> **JOB ITEM**
Render every line of the data exactly as written, and leave out the pictures.

(DATA SHOWN begins)

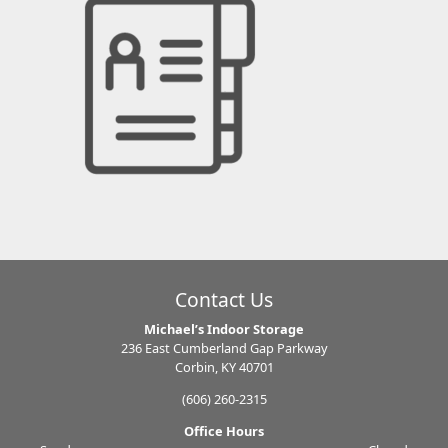
Contact Us
Michael’s Indoor Storage
236 East Cumberland Gap Parkway
Corbin, KY 40701
(606) 260-2315
Office Hours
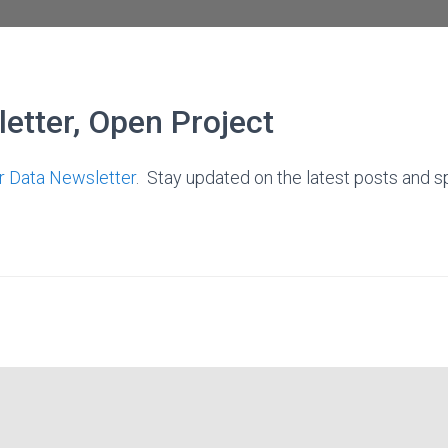
etter, Open Project
ir Data Newsletter
. Stay updated on the latest posts and sp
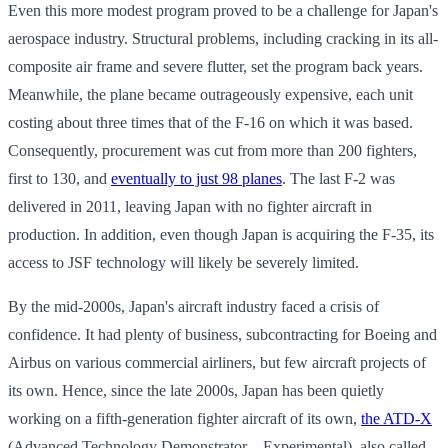
Even this more modest program proved to be a challenge for Japan's
aerospace industry. Structural problems, including cracking in its all-
composite air frame and severe flutter, set the program back years.
Meanwhile, the plane became outrageously expensive, each unit
costing about three times that of the F-16 on which it was based.
Consequently, procurement was cut from more than 200 fighters,
first to 130, and
eventually to just 98 planes
. The last F-2 was
delivered in 2011, leaving Japan with no fighter aircraft in
production. In addition, even though Japan is acquiring the F-35, its
access to JSF technology will likely be severely limited.
By the mid-2000s, Japan's aircraft industry faced a crisis of
confidence. It had plenty of business, subcontracting for Boeing and
Airbus on various commercial airliners, but few aircraft projects of
its own. Hence, since the late 2000s, Japan has been quietly
working on a fifth-generation fighter aircraft of its own,
the ATD-X
(Advanced Technology Demonstrator – Experimental), also called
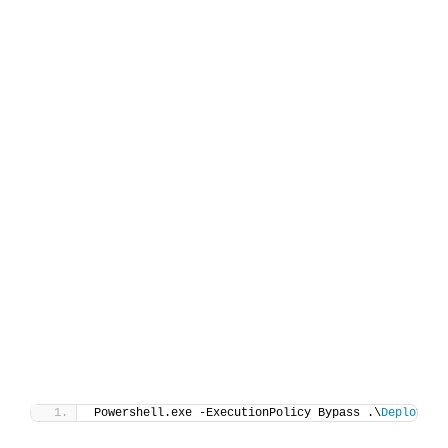
Powershell.exe -ExecutionPolicy Bypass .\
Deploy-Af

(DATA SHOWN ends)

> **YOUR RESPONSE**
Contact Us
Michael’s Indoor Storage
236 East Cumberland Gap Parkway
Corbin, KY 40701
(606) 260-2315
Office Hours
etter, Open Project
ir Data Newsletter
. Stay updated on the latest posts and sp
Even this more modest program proved to be a challenge for Japan's
aerospace industry. Structural problems, including cracking in its all-
composite air frame and severe flutter, set the program back years.
Meanwhile, the plane became outrageously expensive, each unit
costing about three times that of the F-16 on which it was based.
Consequently, procurement was cut from more than 200 fighters,
first to 130, and
eventually to just 98 planes
. The last F-2 was
delivered in 2011, leaving Japan with no fighter aircraft in
production. In addition, even though Japan is acquiring the F-35, its
access to JSF technology will likely be severely limited.
By the mid-2000s, Japan's aircraft industry faced a crisis of
confidence. It had plenty of business, subcontracting for Boeing and
Airbus on various commercial airliners, but few aircraft projects of
its own. Hence, since the late 2000s, Japan has been quietly
working on a fifth-generation fighter aircraft of its own,
the ATD-X
(Advanced Technology Demonstrator – Experimental), also called
Powershell.exe -ExecutionPolicy Bypass .\
Deploy-Af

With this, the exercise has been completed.